A un corteo dei sindacati di base, a Roma, un gruppo di anarchici ha manifestato per Cospito senza suscitare indignazione tra i partecipanti. Quanto è grande il brodo di coltura di questi gruppi?

"Sono portato a credere che non vi sia un brodo di coltura più ampio di quello mostrato dalle indagini, ovvero molto limitato. Leggo la mancata reazione non come una sottovalutazione ma come l’indiffrenza dei partecipanti verso tematiche né popolari né condivise".

In quali città italiane la presenza anarco-insurrezionalista è più forte?

"Il riscontro giuridico più importante è stato nel torinese. Ma ci sono presenze anche a Milano, nel Trentino, a Bologna, Roma e in Sardegna. I gruppi sono in continua comunicazione tra di loro ma, ripeto, senza una progettualità operativa comune".

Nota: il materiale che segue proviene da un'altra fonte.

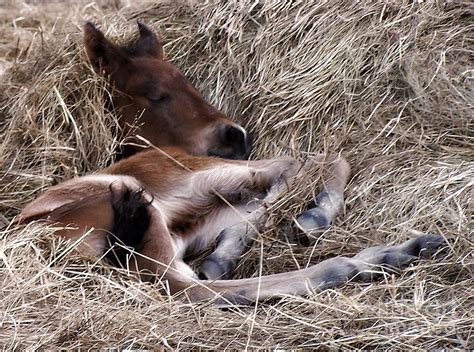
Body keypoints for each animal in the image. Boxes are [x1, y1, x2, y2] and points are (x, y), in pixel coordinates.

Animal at [18, 22, 442, 302]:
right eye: (156, 94)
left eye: (188, 80)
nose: (235, 135)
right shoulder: (194, 176)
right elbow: (314, 161)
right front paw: (313, 216)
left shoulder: (196, 221)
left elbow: (258, 204)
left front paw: (225, 253)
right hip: (148, 208)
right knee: (192, 289)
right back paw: (359, 262)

Parliamo di centinaia o di qualche migliaio di unità?

"Nell’ordine di alcune centinaia in totale".

Quali sono i loro obiettivi?

"Tradizionalmente il sistema carcerario e giudiziario in senso lato, l’industria della Difesa e quella nucleare, la Tav, recentemente le reti 5G e le istituzioni sanitarie, in chiave no vax. Ma colpiscono sempre in maniera non coordinata tra di loro".